• What you have to do: Only one span of the listing below is wanted: the lines from the one with "ring pip: (273, 252)" through the one with "index tip: (224, 223)", reproduced exactly, both ends kept.

• Excerpted records:
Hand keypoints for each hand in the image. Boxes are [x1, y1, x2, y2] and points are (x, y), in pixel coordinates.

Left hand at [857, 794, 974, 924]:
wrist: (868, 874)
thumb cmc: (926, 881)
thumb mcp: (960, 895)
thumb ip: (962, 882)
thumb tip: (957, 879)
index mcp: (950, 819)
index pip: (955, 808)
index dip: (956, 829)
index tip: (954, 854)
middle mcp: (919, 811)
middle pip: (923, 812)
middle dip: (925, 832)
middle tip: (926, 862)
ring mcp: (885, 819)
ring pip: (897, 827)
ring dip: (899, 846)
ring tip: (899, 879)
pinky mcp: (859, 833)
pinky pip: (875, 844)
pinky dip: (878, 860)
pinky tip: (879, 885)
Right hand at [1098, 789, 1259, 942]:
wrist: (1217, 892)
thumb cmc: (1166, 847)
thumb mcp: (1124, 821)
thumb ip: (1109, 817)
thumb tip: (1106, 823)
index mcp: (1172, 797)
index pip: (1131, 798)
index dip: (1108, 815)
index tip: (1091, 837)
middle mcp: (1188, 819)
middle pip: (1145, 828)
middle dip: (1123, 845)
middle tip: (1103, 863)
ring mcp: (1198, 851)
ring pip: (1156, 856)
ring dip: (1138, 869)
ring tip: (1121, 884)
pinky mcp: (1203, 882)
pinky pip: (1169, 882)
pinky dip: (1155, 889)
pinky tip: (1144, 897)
...
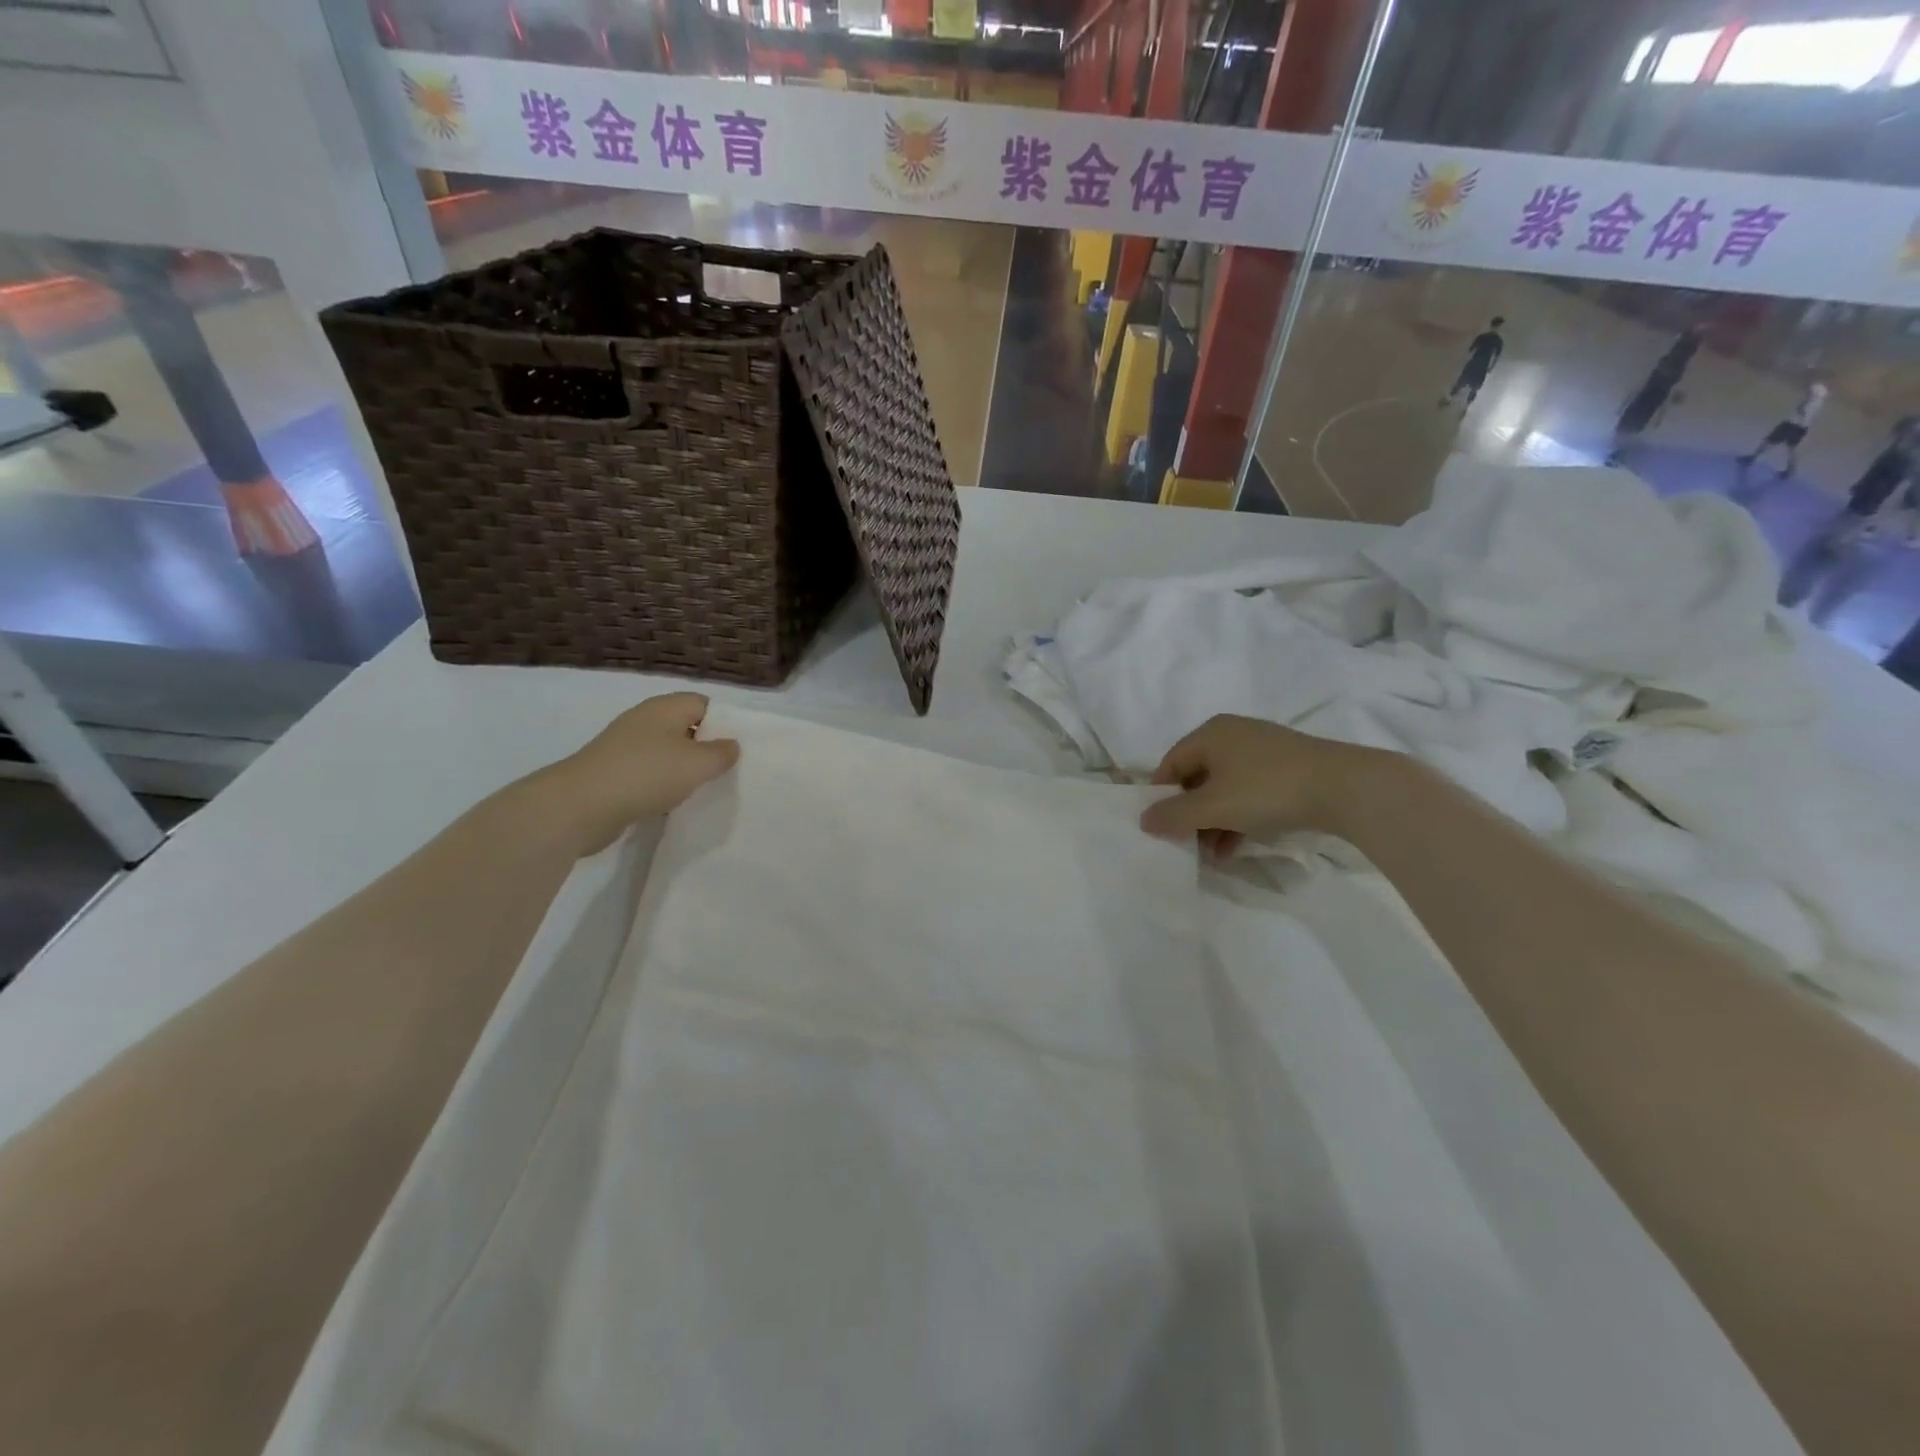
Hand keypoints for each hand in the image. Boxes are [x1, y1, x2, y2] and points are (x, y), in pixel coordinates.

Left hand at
==
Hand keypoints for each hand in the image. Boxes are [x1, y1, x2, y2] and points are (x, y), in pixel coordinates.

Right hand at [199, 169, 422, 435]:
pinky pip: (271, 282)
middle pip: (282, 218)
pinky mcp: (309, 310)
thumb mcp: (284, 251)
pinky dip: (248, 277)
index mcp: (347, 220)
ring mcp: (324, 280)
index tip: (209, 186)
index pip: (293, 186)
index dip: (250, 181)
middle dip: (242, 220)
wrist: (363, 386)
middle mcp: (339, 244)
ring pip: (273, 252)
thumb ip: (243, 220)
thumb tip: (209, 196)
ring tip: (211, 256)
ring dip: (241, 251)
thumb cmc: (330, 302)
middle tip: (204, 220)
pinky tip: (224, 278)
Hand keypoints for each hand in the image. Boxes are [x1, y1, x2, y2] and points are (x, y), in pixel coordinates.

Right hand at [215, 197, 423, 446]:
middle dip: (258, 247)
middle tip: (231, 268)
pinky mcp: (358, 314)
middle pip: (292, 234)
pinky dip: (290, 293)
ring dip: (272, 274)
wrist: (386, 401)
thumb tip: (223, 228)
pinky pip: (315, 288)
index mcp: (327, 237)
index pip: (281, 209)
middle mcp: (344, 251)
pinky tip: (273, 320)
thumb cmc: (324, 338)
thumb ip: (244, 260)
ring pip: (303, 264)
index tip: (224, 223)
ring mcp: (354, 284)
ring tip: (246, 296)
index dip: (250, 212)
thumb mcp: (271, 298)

• Output of the exercise:
ring pip: (273, 252)
thumb ip: (243, 220)
thumb tip: (209, 196)
ring tip: (211, 256)
ring dip: (241, 251)
thumb cmc: (330, 302)
middle tip: (204, 220)
pinky tip: (224, 278)
Hand keypoints for each hand in the image. Boxes are [x1, y1, x2, y2] and points are (x, y), in pixel coordinates.

Right hand at [215, 197, 423, 446]:
middle dip: (258, 247)
middle tip: (231, 268)
pinky mcp: (358, 314)
middle pip: (292, 234)
pinky dip: (290, 293)
ring dip: (272, 274)
wrist: (386, 401)
thumb tip: (223, 228)
pinky pip: (315, 288)
index mcp: (327, 237)
index pip: (281, 209)
middle mcp: (344, 251)
pinky tip: (273, 320)
thumb cmc: (324, 338)
thumb ip: (244, 260)
ring pip: (303, 264)
index tip: (224, 223)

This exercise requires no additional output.